The "Ramp-Up" controller evaluates the time constant of the system and predicts when to switch off the actuator to reach the desired temperature as fast as possible. This controller offers the best speed to reach the Setpoint. This controller will be improved by a learning process to evaluate how accurate the target value has been reached and therefore minimize gradually the overshoot. This feature will improve the behavior of the current controller which depending on the application and thermal capacity of the system might produce some overshoot. By default the controller set is the Hybrid one, enabling "Ramp-Up" for big temperature deltas between Setpoint and measured temperature and PI for smaller ones. If you are not satisfied with the performance of this controller in your system, you can disable it by MQTT and force the use of the PI controller exclusively (see Controller configuration section above).

PI Autotune~

A PI autotune feature following the Zigler-Nichols closed loop algorithm has been implemented. This feature is untested and will be further developed soon. To enable it for testing purposes add the following define in user_config_override.h and compile a customized tasmota software.

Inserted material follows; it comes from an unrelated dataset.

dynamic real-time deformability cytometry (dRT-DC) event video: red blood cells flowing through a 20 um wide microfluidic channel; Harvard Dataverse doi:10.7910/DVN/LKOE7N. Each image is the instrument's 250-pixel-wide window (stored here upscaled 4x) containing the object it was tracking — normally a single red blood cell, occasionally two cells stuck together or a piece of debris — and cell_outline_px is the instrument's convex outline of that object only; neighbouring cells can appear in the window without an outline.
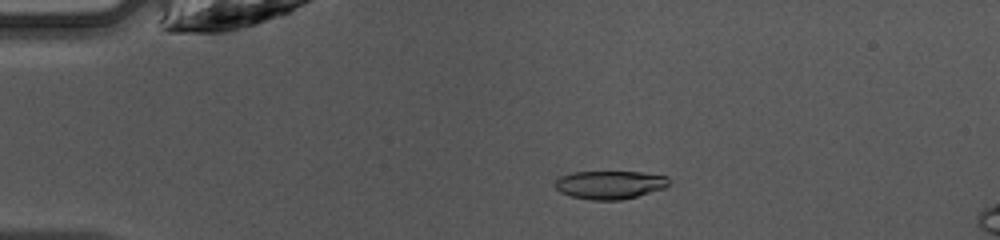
{"species": "common noctule bat (a hibernating species)", "species_latin": "Nyctalus noctula", "temperature_condition": "warm", "stored_images_in_passage": 47, "camera_frame_rate_fps": 3000, "um_per_image_px": 0.085, "animal": {"sex": "female", "body_mass_g": 10.0, "forearm_length_mm": 53.1}, "frame": {"image": 1, "passage_image": 10, "time_ms": 3.0, "image_size_px": [1000, 240], "cell_outline_px": [[668, 184], [664, 188], [636, 196], [620, 200], [592, 200], [572, 196], [560, 192], [552, 184], [560, 176], [572, 172], [640, 172], [668, 176]], "centroid_in_image_um": [51.79, 15.7], "position_along_channel_um": 33.2, "area_um2": 18.67}}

#define USE_PI_AUTOTUNING // (Ziegler-Nichols closed loop method)

Example~

The following chart shows the thermostat behavior in a forced air heated house:

Thermostat

The red shaded areas are where the thermostat commanded heat and the green line is the temperature. The temperature setpoint is 18 C at night and is then increased to 22.5 in the morning. This step demonstrates the ramp part of the hybrid control algorithm of the thermostat. Once the temperature is near the set point the thermostat switches to he PI algorithm. In the evenings the temperature is increased to 23.5 C.